Autant être franc dès le départ, pour n’importe quel accro au groupe de
Stuart Murdoch cette compilation malgré sa qualité intrinsèque ne présente aucun intérêt : il n’y a pas un seul morceau inédit, que du déjà entendu. Mais pour tous ceux qui ne connaîtraient de la formation que leurs albums, elle est strictement indispensable. Explication : ce double cd rassemble l’ensemble des maxis sortis sur le label
Jeepster, à l’époque bénie où ces singles ne comprenaient que des inédits, y compris en face A. Et pour les quelques initiés français (provinciaux qui plus est), il fallait passer par la case import pour se les procurer, ce qui les rendaient encore plus précieux. Et puis il faut bien avouer qu’à l’exception du classique
« If you’re feeling sinister » de 97, la troupe écossaise réserve quelques unes de ses meilleures compositions à ces fameux maxis compilés aujourd’hui.

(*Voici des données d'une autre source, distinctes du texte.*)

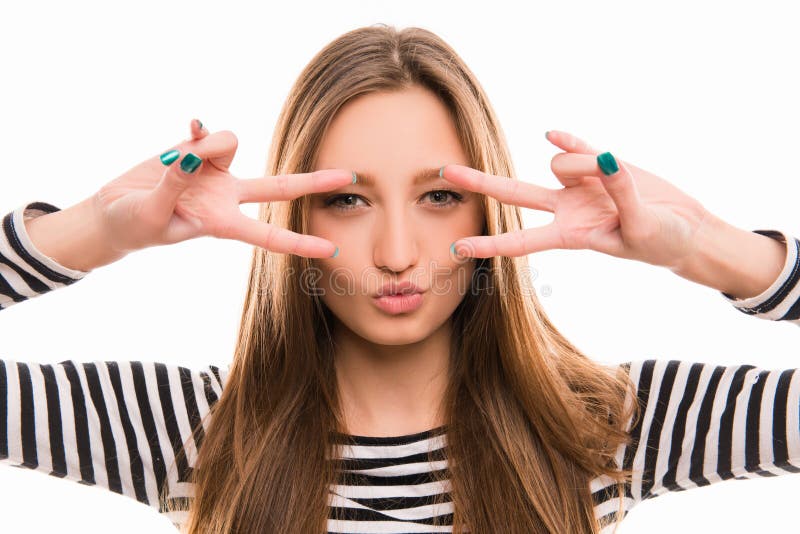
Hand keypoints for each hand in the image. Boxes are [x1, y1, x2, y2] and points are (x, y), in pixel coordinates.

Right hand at [92, 119, 353, 257]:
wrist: (112, 212)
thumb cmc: (133, 225)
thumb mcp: (151, 213)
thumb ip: (175, 184)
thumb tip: (195, 154)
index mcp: (221, 223)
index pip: (267, 236)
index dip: (298, 243)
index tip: (330, 248)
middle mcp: (226, 198)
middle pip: (278, 188)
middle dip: (312, 182)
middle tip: (349, 175)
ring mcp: (214, 174)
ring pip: (231, 145)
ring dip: (212, 143)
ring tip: (176, 157)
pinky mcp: (196, 152)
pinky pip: (207, 132)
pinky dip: (200, 129)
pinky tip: (190, 124)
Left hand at [442, 130, 713, 271]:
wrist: (686, 230)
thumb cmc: (663, 241)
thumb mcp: (641, 223)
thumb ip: (620, 191)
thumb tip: (603, 156)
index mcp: (571, 235)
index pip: (521, 241)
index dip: (489, 245)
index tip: (456, 249)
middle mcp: (567, 210)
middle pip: (514, 194)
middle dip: (481, 183)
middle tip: (446, 171)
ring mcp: (581, 187)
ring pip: (560, 163)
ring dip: (585, 163)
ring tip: (625, 183)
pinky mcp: (600, 165)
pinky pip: (575, 147)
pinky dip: (566, 141)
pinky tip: (552, 134)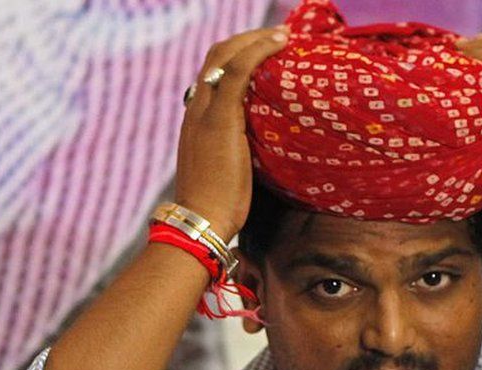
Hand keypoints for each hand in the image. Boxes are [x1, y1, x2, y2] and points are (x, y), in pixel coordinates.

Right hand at [175, 27, 289, 241]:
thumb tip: (266, 154)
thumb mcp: (229, 171)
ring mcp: (205, 111)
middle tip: (280, 36)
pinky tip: (280, 43)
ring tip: (284, 36)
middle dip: (248, 39)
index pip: (212, 72)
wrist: (202, 221)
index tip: (265, 50)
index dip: (237, 54)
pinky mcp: (220, 119)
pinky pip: (237, 71)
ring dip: (256, 38)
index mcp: (197, 119)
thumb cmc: (220, 207)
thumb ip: (240, 153)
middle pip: (217, 55)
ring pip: (225, 55)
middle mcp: (196, 108)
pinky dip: (258, 50)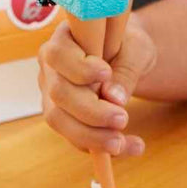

Et que malgré quelques fulgurances comme « Your cover’s blown » l’an passé, ils n’ont jamais vraiment retrouvé l’inspiration qui nous les ont fait adorer. A la ré écoute plusieurs saisons après, le charme agit toujours, même si certains emprunts sont plus flagrants : les trompettes de
Love sur
« Dog on wheels, les orgues de
Procol Harum sur
« Lazy line painter Jane », les guitares westernisantes de
Monochrome Set sur
« Le pastie de la bourgeoisie » mais les dits morceaux sont tellement bons qu’ils transfigurent ces influences. Si on reste dans un registre strictement pop, ces chansons intemporelles (style on ne plus classique, avec des arrangements sobres et des mélodies fluides pour ne pas dire limpides) sont suffisamment variées pour ne pas lasser et rappellent l’impressionnante constance de ces jeunes gens. On passe d’un joyau northern soul (
« Slow graffiti ») à une ballade déchirante (la bien nommée
« Beautiful ») du folk intimiste (
« You made me forget my dreams ») au tube très
Swinging London (
«Legal man », leur plus gros succès à ce jour, qui leur valut même un passage incongru à
Top of the pops !) et au final on se souvient que monsieur
Murdoch fut à ses grandes heures un des songwriters les plus attachants et doués de la fin des années 90. Les choses commencent d’ailleurs à se gâter quand d’autres membres comme la violoniste
Isobel Campbell ou le guitariste
Stevie Jackson chantent et composent des titres plus anecdotiques, mais il n’y a presque rien à jeter dans cette anthologie, qui rime autant avec nostalgie qu’avec magie.